"Dearest, that I might forever give you all that you ever desired! All!" she cried out of the tenderest depth of a woman's heart,—the desire to give all, the best, to the man loved, the sacrificial triumph of woman, this offering of body and soul and life from the need to give, give, give!
"I have come for one thing," he said hoarsely; "for you!"
She drew herself back from his arms unconsciously and said:—
"You must understand…. Dearest, I love you as I never loved you before. Not even when you came to me and gave me life…. I long to give you all—for always. But, dearest, for us it—cannot be."
"I do not understand," Falkner protested. "You think I am not free,—but I have come to tell you—"

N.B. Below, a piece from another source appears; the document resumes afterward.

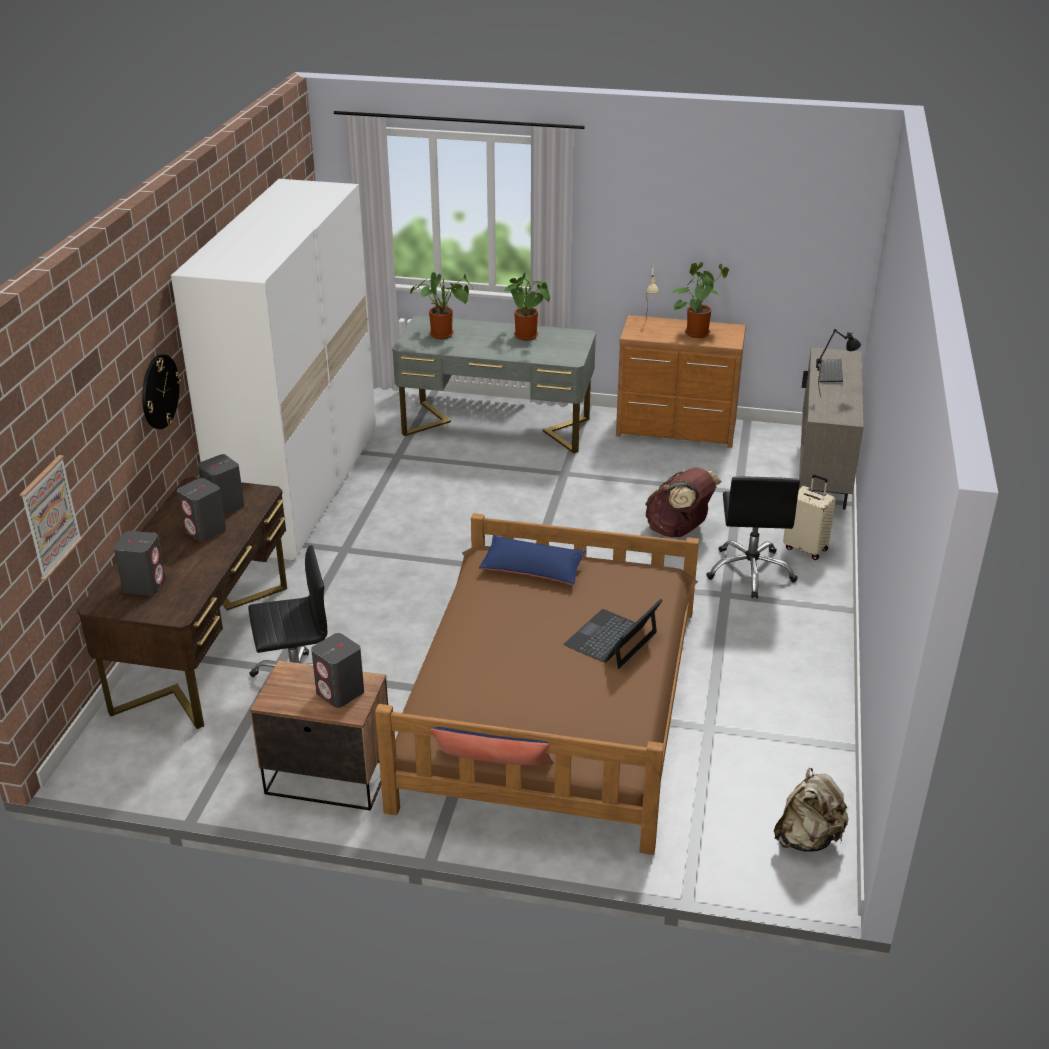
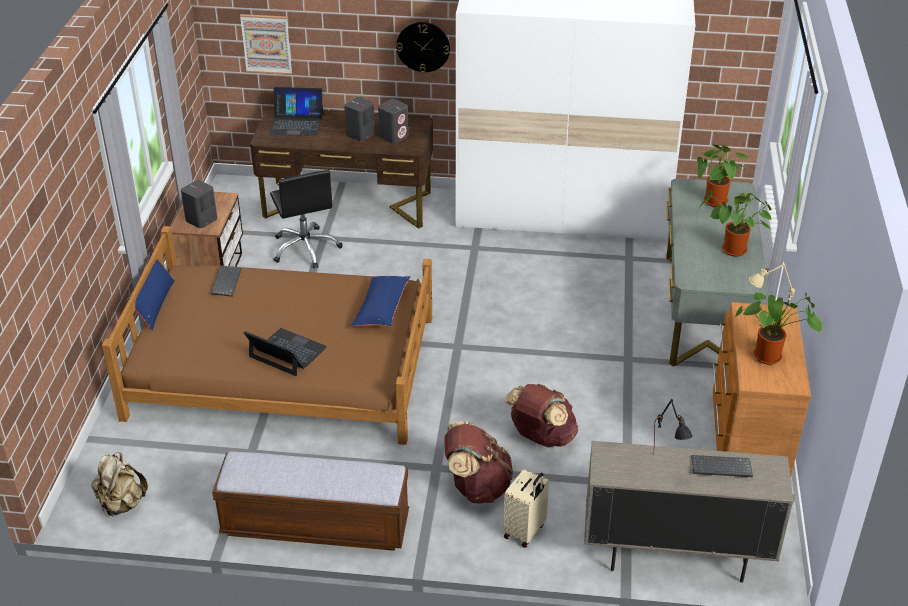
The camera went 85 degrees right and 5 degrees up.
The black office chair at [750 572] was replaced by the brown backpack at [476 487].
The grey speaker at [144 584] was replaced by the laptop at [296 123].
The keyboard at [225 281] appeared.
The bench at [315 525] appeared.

"No,—listen first! And you and I will be one in this as we always have been one since the beginning…. When we went away together those days, we climbed the heights—you gave me my soul—it was born in your arms. And I have lived since with that life. And it has grown, grown—I see so much farther now into the infinite that we reached out to then. And I see clearly what has been in the past—oh, so clearly!"
"But why should that divide us now?"
"Listen! … Now it is different. He, my husband, would be between us always, as he was not then. I took what I needed then—took it fiercely. I never thought of him. But now I see how all along from the beginning I withdrew my hand from him. Perhaps that was the reason he went so desperately to pieces at the end. I could not have made him a strong man. But, dearest, he died utterly alone, disgraced in his own heart—alone! That is awful to think of!"
"It was his nature," Falkner protested sternly.
"It was his nature to be weak and small and petty…. But don't you see that I deserted him—I took back my hand! And now I should let you take back yours…. Yes,—I have changed, dearest. I have come to understand that the weak must be the burden of the strong—always!"